Mcin: Qui a Monte-Carlo dirigerà la Lucia di Lammermoor di Donizetti, per lei sarà un piacere dirigere a Monaco dove risiede.
R.A.: Gioco in casa ma sono un debuttante è la prima volta che dirigo alla salle des Princes del Grimaldi e non ho mai diretto neppure all’Opera Garnier un vero gioiello, un teatro fantastico. Conosco invece l’Orchestra Filarmonica di Monte-Carlo, ottima orchestra, con cui ho fatto una tournée in Russia. Per quanto riguarda la Lucia di Lammermoor è la più bella opere di Donizetti, il suo capolavoro.

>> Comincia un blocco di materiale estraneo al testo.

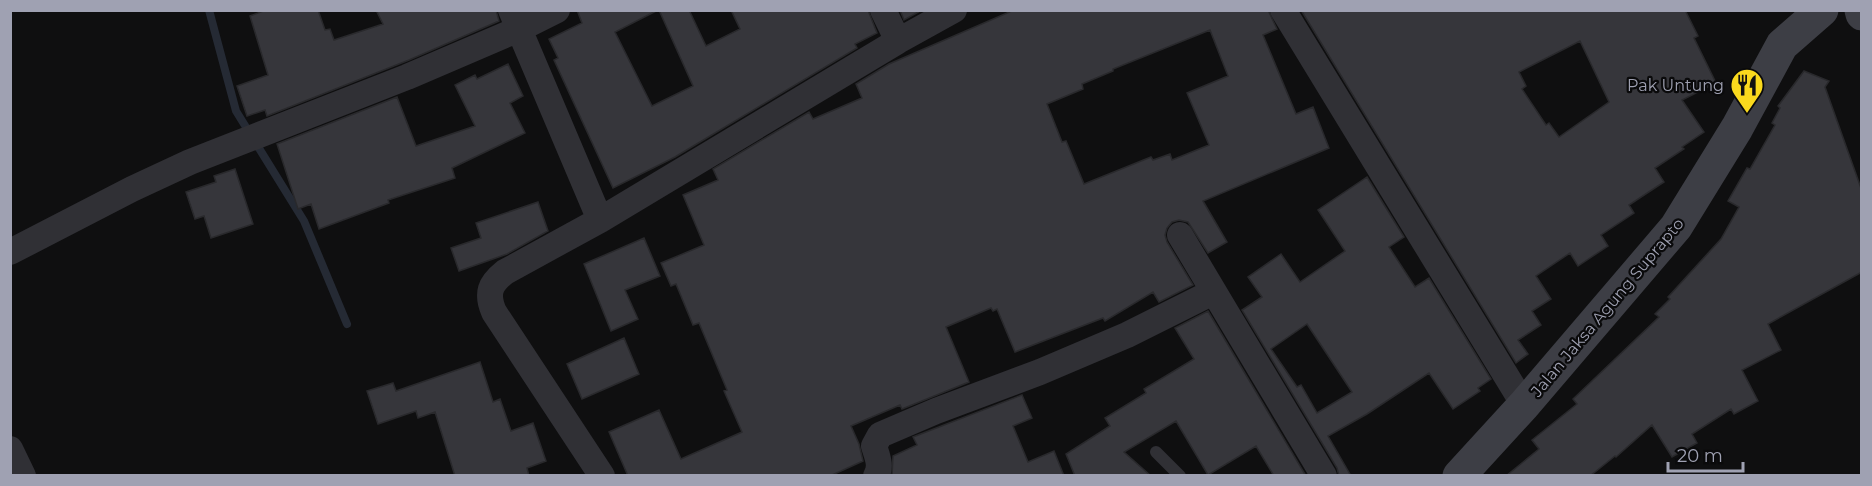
<svg xmlns="http://www.w3.org/2000/svg" width="1872" height="486" font-family="Montserrat,sans-serif">
<style>
.lines{fill:none;stroke-linecap:round;stroke-linejoin:round}
.stream{stroke:#252a34;stroke-width:8}
.building{fill:#36363b;stroke:#29292c;stroke-width:1.5;fill-rule:evenodd}
.lane{stroke:#303035;stroke-width:12}
.street{stroke:#303035;stroke-width:26}
.secondary{stroke:#3d3e45;stroke-width:33}
.labels{text-anchor:middle;stroke-width:4.5;stroke-linejoin:round;paint-order:stroke}
.poi-label{font-size:16px;fill:#9fa1b2;stroke:#0a0a0b;text-anchor:end}
.street-label{font-size:16px;fill:#9fa1b2;stroke:#0a0a0b}
</style>
<rect width="100%" height="100%" fill="#0f0f10"/>
<g class="lines">
<path class="stream" d="M209,10L236,111L304,221L347,324"/>
</g>
<path class="building" d="M266,10H318L325,30L330,29L334,40L383,24L376,10H496L499,21L409,60L267,116L265,110L247,116L237,86L268,75L250,16Z
M577,10H658L615,32L652,106L693,86L659,10H689L706,46L740,29L731,10H868L877,33L855,44L857,48L675,157L613,188L554,60L558,58L549,39L582,23Z
M900,10H922L904,20Z
M1014,10H1268L1277,29L1263,35L1296,114L1313,107L1329,148L1203,201L1227,242L1208,253L1188,222L1179,220L1172,222L1167,228L1165,235L1167,242L1193,285L1159,302L1153,292L1105,321L1103,318L1015,352L997,309L993,311L991,308L946,327L969,382L902,409L900,405L851,426L859,444L863,461L830,476H628L609,432L659,410L681,459L742,432L724,391L727,390L699,323L693,325L676,284L671,286L661,263L704,245L683,195L718,180L713,169L809,112L813,119L862,98L856,84L889,64ZM1210,30L1228,76L1187,93L1209,145L1172,160L1170,154L1153,160L1151,157L1084,184L1066,141L1062,142L1047,104L1083,89L1082,84L1113,71V69Z
M1301,10H1685L1698,36L1694,38L1716,83L1682,100L1704,132L1682,147L1684,149L1655,168L1664,182L1629,205L1634,213L1601,235L1608,246L1578,266L1570,253L1536,276L1551,299L1532,311L1541,325L1518,340L1528,354L1516,363ZM1580,41L1609,102L1559,137L1549,123L1546,125L1522,89L1526,86L1519,72Z
M508,64L523,96L510,103L525,133L452,168L455,178L388,200L389,203L319,229L311,204L298,209L277,144L397,97L416,146L475,126L455,85L475,75L477,79Z
M1804,71L1829,81L1825,87L1862,191V272L1768,324L1781,350L1742,370L1758,401L1734,414L1731,409L1692,434L1697,443L1672,457L1652,425L1616,457L1615,456L1590,476H1506L1539,449L1532,440L1577,404L1573,399L1659,317L1655,314L1670,299L1668,297L1721,239L1739,207L1728,201L1747,168L1750,169L1775,125L1772,123L1780,108L1778,106Z
M235,169L253,224L211,238L204,216L195,219L186,192L216,182L214,176Z
M1367,177L1404,237L1389,247L1415,287L1429,278L1491,379L1478,388L1480,391L1453,409L1429,373L1367,414L1328,436L1351,476H1339L1337,468L1242,310L1262,297L1248,277L1281,254L1300,282L1345,251L1318,210ZM1307,324L1352,392L1317,413L1301,385L1297,387L1271,349Z
M538,202L548,231L507,254L459,271L451,248L481,238L476,223Z
M644,238L660,276L625,290L638,319L611,331L584,264Z
M1208,311L1306,476H1274L1256,446L1208,475L1176,421L1124,452L1151,476H1075L1066,454L1110,426L1105,418L1146,393L1144,389L1194,359L1175,328Z
M624,338L639,374L582,399L567,364Z
M480,362L493,402L500,399L511,431L533,423L546,461L527,468L529,476H455L435,412L418,418L416,411L378,424L367,391L393,383L396,391Z
M1022,395L1032,418L1013,426L1028,462L1054,451L1064,476H892L893,456L917,445L913,437Z"/>
<g class="lines">
<path class="lane" d="M1156,452L1180,476"/>
<path class="street" d="M511,10L600,220L898,41L954,10
M883,10L898,41
M1283,10L1524,405
M600,220L505,272C490,284 486,293 494,312L602,476
M1180,235L1324,476
M10,252L132,189L190,162L407,77L519,29L557,10
M10,449L23,476
M876,476C882,466 877,456 874,446L880,435L936,411L1040,372L1127,335L1213,292"/>
<path class="secondary" d="M1861,10L1862,14
M1459,476L1524,405L1676,227L1737,128L1782,45L1822,10"/>
</g>
<defs>
<symbol id="restaurant-pin" viewBox="-11 -11 22 30"><path d="M0 17L-7.5 6A9.5 9.5 0 1 1 7.5 6Z" fill="#fad91d" stroke="#0a0a0b"/><path d="M-5-6h1v4h1v-4h1v4h1v-4h1v5L-1.5 .5V6h-2V.5L-5-1ZM5-6V6H3V1.5H1.5Q1.5-4 5-6Z" fill="#111"/></symbol>
</defs>
<g fill-rule="evenodd">
<use href="#restaurant-pin" x="1728" y="66" width="38" height="52"/>
</g>
<g class="labels">
<g class="poi-label">
<text x="1724" y="91">Pak Untung</text>
</g>
<g class="street-label">
<text transform="translate(1607 307) rotate(-50)" y="6">Jalan Jaksa Agung Suprapto</text>
</g>
</g>
<rect width="1872" height="486" fill="none" stroke="#9fa1b2" stroke-width="24"/>
<path d="M1668 462v9h75v-9" fill="none" stroke="#9fa1b2" stroke-width="3"/>
<text x="1677" y="462" font-size="18" fill="#9fa1b2" stroke="#0a0a0b" stroke-width="4.5" paint-order="stroke">20 m</text>
</svg>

Opera romantica, che ruppe alcune convenzioni pur mantenendo uno schema classico, a struttura dei pezzi musicali, è post Rossiniana. L’opera avrebbe dovuto terminare con una scena di Lucia, la protagonista, invece c’è la scena della pazzia con il coro ma Lucia non muore e l’opera termina con la scena del tenore sulle tombe degli avi, durante questa scena si sente una campana a morto e il coro ci annuncia che Lucia è morta a questo segue il suicidio di Edgardo. Altra rottura delle convenzioni è che il tenore, protagonista numero due dell’opera, dovrebbe cantare una romanza, una cavatina, invece canta un duetto e questo è non normale per anche il finale del primo atto. Anche questo finale non rispetta i canoni, perché dovrebbe includere il coro. Oltre a questo c’è il ruolo dell’orchestra con Lucia. Donizetti pensò ad una drammaturgia orchestrale e due tipi di colori uno scuro per Edgardo e il fratello di Lucia Enrico, rappresentato dalla sezione dei corni che ci fanno pensare alla foresta con richiami cavallereschi e il colore chiaro legato a lucia, una ragazza fragile, accompagnata dall’arpa e il suono della glassa armonica, uno strumento composto da bicchieri e tubi di cristallo che realizza dei suoni armonici acutissimi molto eterei e che ci proiettano in un mondo astratto siderale, magico e che rappresenta il mondo di Lucia che ci lascia con la sua mente, molto commovente. Donizetti sarà seguito in queste innovazioni e il ruolo dell’orchestra aumenterà con una transizione graduale.
MCin: Maestro il prossimo impegno dove sarà?
R.A.: Dopo Monte-Carlo parto per Kuala Lampoor in Malesia per dirigere la Malaysian Philharmonic Orchestra, orchestra internazionale con musicisti europei, americani, australiani, cinesi e giapponesi e qualche maltese.